**** Records for processing ****
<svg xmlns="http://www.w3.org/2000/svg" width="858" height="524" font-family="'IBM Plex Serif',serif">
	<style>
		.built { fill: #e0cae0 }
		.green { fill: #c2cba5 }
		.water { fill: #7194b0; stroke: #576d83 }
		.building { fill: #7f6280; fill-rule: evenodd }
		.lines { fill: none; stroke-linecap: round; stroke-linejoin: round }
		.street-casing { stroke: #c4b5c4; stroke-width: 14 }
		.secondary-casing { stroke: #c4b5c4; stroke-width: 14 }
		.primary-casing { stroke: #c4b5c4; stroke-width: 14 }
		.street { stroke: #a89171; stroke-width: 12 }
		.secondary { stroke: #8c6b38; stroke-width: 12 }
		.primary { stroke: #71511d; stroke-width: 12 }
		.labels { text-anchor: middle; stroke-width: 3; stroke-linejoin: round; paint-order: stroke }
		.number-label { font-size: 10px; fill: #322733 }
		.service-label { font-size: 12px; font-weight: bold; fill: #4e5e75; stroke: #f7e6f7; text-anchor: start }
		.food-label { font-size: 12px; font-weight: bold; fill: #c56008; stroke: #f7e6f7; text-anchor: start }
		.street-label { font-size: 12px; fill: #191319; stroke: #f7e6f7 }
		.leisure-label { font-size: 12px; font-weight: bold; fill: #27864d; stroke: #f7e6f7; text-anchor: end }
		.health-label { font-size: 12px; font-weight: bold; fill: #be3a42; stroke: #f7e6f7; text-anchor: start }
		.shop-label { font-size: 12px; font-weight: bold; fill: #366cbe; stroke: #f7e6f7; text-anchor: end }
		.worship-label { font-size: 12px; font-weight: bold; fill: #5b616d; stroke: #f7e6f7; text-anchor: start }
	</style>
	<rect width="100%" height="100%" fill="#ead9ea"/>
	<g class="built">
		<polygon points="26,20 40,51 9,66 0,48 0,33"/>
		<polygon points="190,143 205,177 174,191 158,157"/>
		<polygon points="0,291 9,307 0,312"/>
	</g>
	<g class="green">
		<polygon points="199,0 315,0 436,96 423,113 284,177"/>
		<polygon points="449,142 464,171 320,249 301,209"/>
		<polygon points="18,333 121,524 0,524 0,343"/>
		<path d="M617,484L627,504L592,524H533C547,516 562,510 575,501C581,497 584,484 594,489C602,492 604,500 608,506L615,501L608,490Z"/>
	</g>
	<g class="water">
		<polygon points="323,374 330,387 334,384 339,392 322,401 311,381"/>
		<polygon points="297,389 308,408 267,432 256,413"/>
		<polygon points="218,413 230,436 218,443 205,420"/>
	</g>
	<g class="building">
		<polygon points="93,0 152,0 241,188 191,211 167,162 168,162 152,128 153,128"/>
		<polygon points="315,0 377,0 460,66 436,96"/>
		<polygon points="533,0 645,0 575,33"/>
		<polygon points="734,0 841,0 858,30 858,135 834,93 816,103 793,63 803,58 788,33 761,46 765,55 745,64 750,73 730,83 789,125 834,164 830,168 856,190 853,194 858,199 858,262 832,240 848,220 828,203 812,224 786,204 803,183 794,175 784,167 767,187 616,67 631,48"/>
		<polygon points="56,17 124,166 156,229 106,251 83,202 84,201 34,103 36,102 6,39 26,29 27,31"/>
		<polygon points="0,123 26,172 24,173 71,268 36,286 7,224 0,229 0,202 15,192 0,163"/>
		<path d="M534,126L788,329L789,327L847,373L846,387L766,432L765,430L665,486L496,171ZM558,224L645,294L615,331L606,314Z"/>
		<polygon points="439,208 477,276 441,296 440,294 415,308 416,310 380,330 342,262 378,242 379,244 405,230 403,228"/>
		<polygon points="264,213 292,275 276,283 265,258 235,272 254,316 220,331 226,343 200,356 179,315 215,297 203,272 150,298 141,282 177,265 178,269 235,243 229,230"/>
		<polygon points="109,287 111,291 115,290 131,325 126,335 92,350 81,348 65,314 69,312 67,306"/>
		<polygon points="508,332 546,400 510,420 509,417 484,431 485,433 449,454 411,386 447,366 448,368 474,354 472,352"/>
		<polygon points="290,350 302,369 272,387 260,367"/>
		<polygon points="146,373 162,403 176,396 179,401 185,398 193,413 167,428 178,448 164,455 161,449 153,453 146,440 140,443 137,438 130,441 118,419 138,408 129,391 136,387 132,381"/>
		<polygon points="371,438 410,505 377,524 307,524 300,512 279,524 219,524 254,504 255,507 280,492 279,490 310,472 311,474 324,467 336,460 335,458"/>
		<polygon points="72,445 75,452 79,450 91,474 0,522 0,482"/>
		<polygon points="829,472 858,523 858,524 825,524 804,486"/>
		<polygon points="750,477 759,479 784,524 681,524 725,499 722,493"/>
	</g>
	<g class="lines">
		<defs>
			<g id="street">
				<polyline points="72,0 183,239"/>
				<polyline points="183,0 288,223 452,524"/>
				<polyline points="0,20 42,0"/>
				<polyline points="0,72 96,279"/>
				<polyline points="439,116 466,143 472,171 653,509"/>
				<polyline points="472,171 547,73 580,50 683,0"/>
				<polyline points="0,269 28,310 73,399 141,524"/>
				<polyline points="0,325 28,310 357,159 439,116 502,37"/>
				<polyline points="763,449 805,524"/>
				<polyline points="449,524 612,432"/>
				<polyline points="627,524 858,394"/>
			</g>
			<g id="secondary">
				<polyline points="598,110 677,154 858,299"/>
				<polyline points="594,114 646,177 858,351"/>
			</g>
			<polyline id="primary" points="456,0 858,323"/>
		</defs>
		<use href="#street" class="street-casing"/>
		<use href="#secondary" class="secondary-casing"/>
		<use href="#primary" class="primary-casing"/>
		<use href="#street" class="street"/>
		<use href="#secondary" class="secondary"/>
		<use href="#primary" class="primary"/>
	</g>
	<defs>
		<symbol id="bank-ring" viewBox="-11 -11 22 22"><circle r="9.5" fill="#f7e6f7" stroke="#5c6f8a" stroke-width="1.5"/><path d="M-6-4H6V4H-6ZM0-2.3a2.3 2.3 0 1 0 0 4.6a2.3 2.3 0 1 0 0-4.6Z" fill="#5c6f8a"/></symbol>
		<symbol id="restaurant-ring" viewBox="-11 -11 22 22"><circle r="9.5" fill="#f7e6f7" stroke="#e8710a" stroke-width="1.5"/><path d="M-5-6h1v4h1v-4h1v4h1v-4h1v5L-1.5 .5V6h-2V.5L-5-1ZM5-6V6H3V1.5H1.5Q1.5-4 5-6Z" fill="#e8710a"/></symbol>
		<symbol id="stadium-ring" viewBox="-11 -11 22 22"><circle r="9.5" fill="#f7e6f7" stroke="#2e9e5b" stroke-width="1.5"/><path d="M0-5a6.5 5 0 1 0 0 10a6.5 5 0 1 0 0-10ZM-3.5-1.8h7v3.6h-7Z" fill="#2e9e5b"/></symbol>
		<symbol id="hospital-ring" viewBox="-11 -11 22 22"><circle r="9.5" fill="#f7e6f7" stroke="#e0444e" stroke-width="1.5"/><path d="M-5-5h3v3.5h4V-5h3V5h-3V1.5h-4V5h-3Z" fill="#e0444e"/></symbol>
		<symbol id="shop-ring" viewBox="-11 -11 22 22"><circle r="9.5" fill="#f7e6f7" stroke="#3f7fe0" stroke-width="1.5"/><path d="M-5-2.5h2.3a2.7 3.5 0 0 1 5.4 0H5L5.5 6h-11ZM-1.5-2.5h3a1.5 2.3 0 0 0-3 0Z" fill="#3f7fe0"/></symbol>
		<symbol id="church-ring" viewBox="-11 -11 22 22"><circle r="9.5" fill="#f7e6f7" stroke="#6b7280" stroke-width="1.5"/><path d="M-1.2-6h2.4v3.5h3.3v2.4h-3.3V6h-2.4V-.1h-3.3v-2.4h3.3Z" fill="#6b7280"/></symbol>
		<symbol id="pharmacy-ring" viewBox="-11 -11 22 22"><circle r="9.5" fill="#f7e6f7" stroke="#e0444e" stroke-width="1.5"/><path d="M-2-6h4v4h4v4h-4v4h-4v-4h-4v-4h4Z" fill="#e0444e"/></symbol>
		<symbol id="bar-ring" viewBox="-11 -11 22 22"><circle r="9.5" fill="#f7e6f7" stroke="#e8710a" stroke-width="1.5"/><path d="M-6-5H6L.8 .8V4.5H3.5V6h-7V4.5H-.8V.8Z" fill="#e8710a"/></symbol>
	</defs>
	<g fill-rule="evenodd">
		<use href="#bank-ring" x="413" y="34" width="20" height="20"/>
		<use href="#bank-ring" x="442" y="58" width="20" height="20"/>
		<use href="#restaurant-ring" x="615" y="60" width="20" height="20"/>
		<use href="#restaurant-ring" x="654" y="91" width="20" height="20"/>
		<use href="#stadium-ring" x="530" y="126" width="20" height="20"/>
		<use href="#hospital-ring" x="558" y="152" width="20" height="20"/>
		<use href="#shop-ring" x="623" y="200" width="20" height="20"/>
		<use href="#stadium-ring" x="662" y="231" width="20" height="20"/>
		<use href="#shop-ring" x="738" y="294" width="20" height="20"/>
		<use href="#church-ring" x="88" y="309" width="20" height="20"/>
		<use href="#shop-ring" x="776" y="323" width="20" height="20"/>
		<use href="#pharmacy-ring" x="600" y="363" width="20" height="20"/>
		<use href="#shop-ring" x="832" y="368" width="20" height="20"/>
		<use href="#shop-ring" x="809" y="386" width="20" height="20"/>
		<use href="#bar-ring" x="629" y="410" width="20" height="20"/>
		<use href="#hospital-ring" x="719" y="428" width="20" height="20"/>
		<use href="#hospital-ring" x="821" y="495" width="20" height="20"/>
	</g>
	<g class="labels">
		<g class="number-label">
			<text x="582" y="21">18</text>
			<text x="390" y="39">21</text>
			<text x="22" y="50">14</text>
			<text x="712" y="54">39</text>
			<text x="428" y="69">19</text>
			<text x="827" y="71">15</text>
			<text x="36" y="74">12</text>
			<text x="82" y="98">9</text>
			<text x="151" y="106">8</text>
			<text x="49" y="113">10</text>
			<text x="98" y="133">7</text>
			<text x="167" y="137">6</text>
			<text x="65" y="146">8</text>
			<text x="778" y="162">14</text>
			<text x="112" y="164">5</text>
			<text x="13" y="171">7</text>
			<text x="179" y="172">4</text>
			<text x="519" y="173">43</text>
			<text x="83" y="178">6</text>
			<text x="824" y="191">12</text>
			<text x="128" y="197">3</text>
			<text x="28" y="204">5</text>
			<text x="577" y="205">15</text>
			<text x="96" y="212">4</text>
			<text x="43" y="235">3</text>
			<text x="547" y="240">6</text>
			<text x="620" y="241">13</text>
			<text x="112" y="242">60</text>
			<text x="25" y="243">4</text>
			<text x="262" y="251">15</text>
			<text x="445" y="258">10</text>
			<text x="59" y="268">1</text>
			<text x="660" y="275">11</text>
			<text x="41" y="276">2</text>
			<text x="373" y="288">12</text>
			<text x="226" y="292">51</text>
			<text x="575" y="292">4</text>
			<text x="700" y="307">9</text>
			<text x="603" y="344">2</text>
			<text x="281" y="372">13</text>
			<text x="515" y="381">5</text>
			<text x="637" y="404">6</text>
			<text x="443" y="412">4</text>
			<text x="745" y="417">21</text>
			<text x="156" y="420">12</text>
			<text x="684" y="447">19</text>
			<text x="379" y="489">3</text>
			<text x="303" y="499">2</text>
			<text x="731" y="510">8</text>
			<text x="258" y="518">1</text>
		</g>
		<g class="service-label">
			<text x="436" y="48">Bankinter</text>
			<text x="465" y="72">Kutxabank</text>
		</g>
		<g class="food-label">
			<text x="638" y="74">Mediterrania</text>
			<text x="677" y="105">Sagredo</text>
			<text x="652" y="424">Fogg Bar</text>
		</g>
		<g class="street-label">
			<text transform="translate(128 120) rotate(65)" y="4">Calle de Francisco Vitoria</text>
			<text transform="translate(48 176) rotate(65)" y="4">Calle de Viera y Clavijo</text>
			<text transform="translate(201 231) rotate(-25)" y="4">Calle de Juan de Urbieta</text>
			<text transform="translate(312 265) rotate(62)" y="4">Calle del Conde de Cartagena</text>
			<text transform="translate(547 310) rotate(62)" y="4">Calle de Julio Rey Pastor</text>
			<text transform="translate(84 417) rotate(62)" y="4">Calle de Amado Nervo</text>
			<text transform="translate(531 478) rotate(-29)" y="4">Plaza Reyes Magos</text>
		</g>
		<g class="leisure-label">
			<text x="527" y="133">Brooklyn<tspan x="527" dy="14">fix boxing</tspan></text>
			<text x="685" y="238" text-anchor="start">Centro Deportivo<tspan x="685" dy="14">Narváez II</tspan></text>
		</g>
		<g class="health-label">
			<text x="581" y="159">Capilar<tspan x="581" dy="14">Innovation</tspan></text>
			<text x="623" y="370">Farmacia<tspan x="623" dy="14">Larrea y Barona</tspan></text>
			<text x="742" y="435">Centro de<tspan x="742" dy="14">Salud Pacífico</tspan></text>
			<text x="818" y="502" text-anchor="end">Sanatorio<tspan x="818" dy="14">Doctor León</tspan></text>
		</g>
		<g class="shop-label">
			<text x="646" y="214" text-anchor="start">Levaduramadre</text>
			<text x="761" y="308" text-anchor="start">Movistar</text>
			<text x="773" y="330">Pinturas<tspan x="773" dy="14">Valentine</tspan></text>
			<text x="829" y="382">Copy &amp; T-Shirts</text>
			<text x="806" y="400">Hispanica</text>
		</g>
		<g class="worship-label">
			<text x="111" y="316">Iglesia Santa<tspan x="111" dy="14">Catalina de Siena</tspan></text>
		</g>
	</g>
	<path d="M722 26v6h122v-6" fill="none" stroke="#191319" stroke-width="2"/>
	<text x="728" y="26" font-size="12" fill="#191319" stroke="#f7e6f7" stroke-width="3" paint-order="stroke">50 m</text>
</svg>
****
### The task
A single number is required: the count of lines in the data that include the string "linejoin".

### The completed task
2